A second challenge was timeliness. Ndemo related that after launch, "The pressure I have now is the need for real-time data." Hersman of iHub underscored the issue, asking, "How can we get updated data and engage ordinary people to make their lives better and talk about services?" An important ally in facilitating data flow was the KNBS. The bureau was Kenya's largest repository of government data. Crucially, it had staff in key ministries to gather data or monitor data collection. Ndemo tapped into this expertise, putting in place a plan to allocate responsibility for portal updates to the KNBS, while the ICT Board would continue to project-manage the site. 

A third challenge arose from the muted reception the portal received within government. Sharing of government data required a greater commitment on the part of the government and a stronger legislative framework. In 2012, Ndemo and his supporters were still pushing for greater acceptance of the portal across ministries. 

Despite its challenges, the open data portal provided one avenue of access to government information in Kenya. At the time of the initial launch, the portal had 200 data sets. The number stood at 434 in June 2012. The ICT Board reported 50,515 site visits as of June 2012. When the board opened a Twitter account in February 2012, 429 followers started following the portal, which had had 634 tweets by June 2012. It also reported that users had viewed 29,081 data sets and downloaded 2,600 data sets by June 2012. 

The portal promoted Kenya's reputation as a progressive nation. Kenya was the first country in sub-Saharan Africa to launch an open data portal, and the second one on the continent, after Morocco. The portal also facilitated Kenya's membership in the Open Government Partnership, a global effort by eight founding members -- Brazil, Indonesia, Mexico, Norway, the Philippines, South Africa, Britain, and the United States -- to promote transparency and accountability in government. 

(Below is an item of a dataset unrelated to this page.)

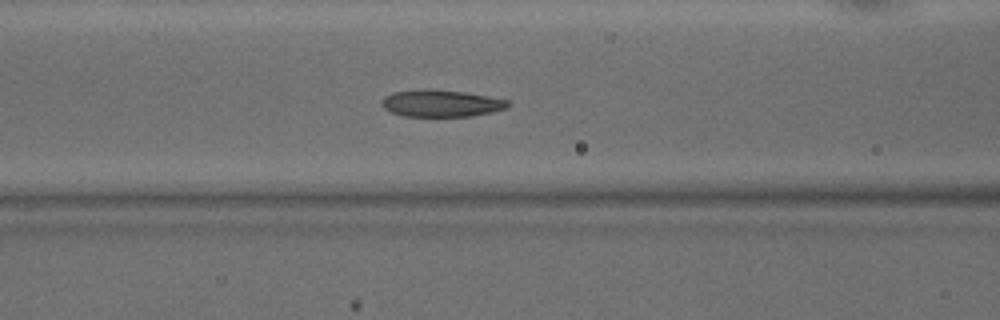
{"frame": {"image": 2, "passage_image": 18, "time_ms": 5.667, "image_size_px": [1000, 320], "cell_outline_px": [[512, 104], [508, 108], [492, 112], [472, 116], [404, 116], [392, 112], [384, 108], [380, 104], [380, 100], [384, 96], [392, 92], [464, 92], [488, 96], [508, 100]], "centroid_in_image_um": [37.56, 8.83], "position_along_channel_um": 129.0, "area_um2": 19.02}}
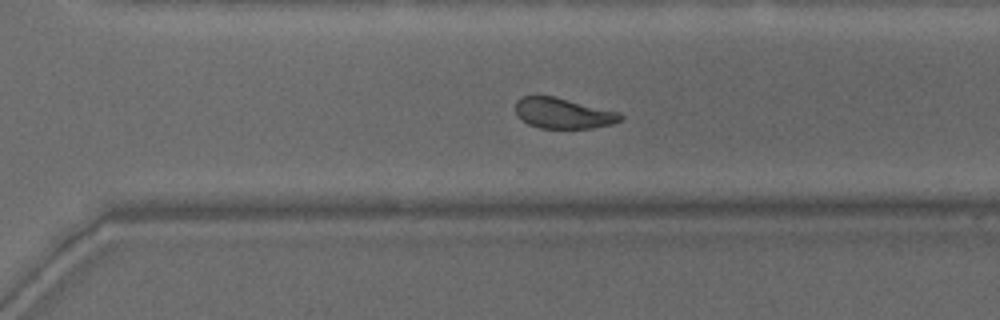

Although several factors contributed to the successful launch of Kenya's open data portal in 2011, top-level political support and the speed with which Ndemo pushed the portal forward were the two most significant. Ndemo summed up his approach to the reforms: "In government, you seize the moment and the opportunity when you get it. How do you get it? You do the end first, and then you can put the rest in place later. You simply must deal with the why you need something, then think about [the] how later."